The punchline is that only about 1 in 3 of these successful exits has had/ is on track to have a similarly solid clinical impact. While 1 in 3 would ordinarily be considered a phenomenal success rate for biotechs under usual circumstances, we’re talking about the crème-de-la-crème of biotech exits, companies bought by big biotechs/pharma that are generally considered to have a veritable halo of ‘validation’. At least from a personal standpoint, I would have expected a hit rate at a minimum of 50%, which coincidentally, is the rate at which the milestones have been paid according to SRS, so the expectation is not unfounded. Even if all 7 ‘too early to tell’ companies have a best case outcome, we fall short of the 50%. As is the case if you don’t agree with some of my ‘controversial’ underperformers. I mentioned earlier that I selected for clinical stage assets only- even for the clinically de-risked products it’s hardly a 100% hit rate. Quillivant XR from the Nextwave/Pfizer alliance has already run into some issues, Shire divested its regenerative medicine unit from the acquisition of Advanced Biohealing (16x u/f to invested cap) after taking a massive writeoff. Overall, marketed products generally met the $250M u/f exit cutoff but were 2-3x-ers due to the amount of invested capital it took to get them there.
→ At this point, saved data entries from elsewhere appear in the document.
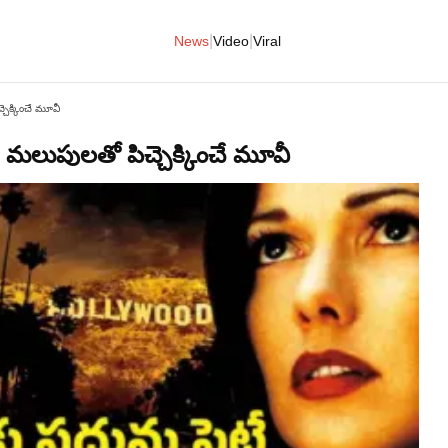
|
|
News
Video
Viral
ెక్కించే మూవీ
లుపులతో పిచ్చెక్కించే మూవీ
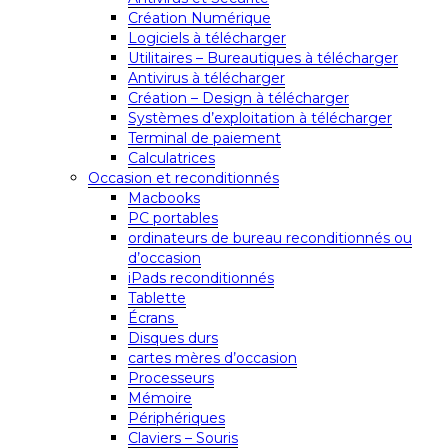
Création Numérique
Logiciels à télécharger
Utilitaires – Bureautiques à télécharger
Antivirus à télécharger
Création – Design à télécharger
Systèmes d’exploitation à télécharger
Terminal de paiement
Calculatrices
Occasion et reconditionnés
Macbooks
PC portables
ordinateurs de bureau reconditionnés ou
d’occasion
iPads reconditionnés
Tablette
Écrans
Disques durs
cartes mères d’occasion
Processeurs
Mémoire
Périphériques
Claviers – Souris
Given this fact pattern, I would love to take a look at the underlying SRS data to see if it’s simply 50% of numerical milestones that have been paid or 50% by dollar volume, especially considering how backended and commercially reliant they tend to be.
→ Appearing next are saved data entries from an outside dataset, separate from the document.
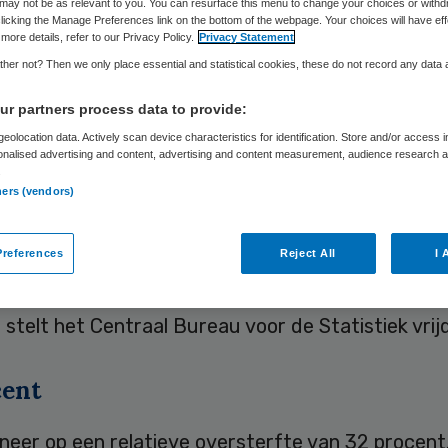
may not be as relevant to you. You can resurface this menu to change your choices or withd
licking the Manage Preferences link on the bottom of the webpage. Your choices will have eff
more details, refer to our Privacy Policy.
Privacy Statement
Skipr Redactie
15 mei 2020
,
12:58
657 keer gelezen
her not? Then we only place essential and statistical cookies, these do not record any data
r partners process data to provide:
uitbraak van het coronavirus in Nederland zijn bij
eolocation data. Actively scan device characteristics for identification. Store and/or access 
onalised advertising and content, advertising and content measurement, audience research 
zend meer mensen overleden dan normaal zou zij
.
iode. Dat meldt het CBS.
ners (vendors)
references
Reject All
I 
 overleden bijna 36.000 mensen, terwijl naar scha
ensen zouden zijn overleden als er geen epidemi
stelt het Centraal Bureau voor de Statistiek vrij
cent
neer op een relatieve oversterfte van 32 procent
So far we have reasonably established that a high upfront is no guarantee of clinical success (the beauty of biotech!). But what about that inverse correlation? If we were to expand the inclusion criteria below the $250M, do we get more ‘transformative’ drugs. Well, yes, but for every Corthera (serelaxin) there is an Alnara (solipura sold by Lilly to Anthera for pennies on the dollar, certainly a <5), and a SARcode (lifitegrast, too early to tell, could go either way, just like their clinical trials!). There is however, one glaring positive outlier- orphan drugs. It isn’t an even 100%, don’t get me wrong (see Alnara), but certainly right up there. I have already mentioned Enobia as the fantastical clinical + commercial unicorn, but what of Zystor, LEAD Therapeutics, Lotus Tissue Repair, Ferrokin– all terrific drugs and that too bought at bargain bottom prices! Kudos to Alexion, Biomarin and Shire- based on this evidence I look forward to tracking Zacharon’s and Taligen’s progress in the clinic.

Deal value:

Speaking of bargains, how do these drugs stack up from a deal value standpoint? A PI3K with $300M revs is a lot more valuable for $50M upfront vs the other way round. And, if big biotech/pharma is looking at this inverse u/f-drug value correlation, what can we expect in the future?

Stay tuned for part 2…

This article was originally published on Biotech VK at the following link … Private Biotech M&A Scorecard: Excellent financial exits, middling clinical returns (Part 1)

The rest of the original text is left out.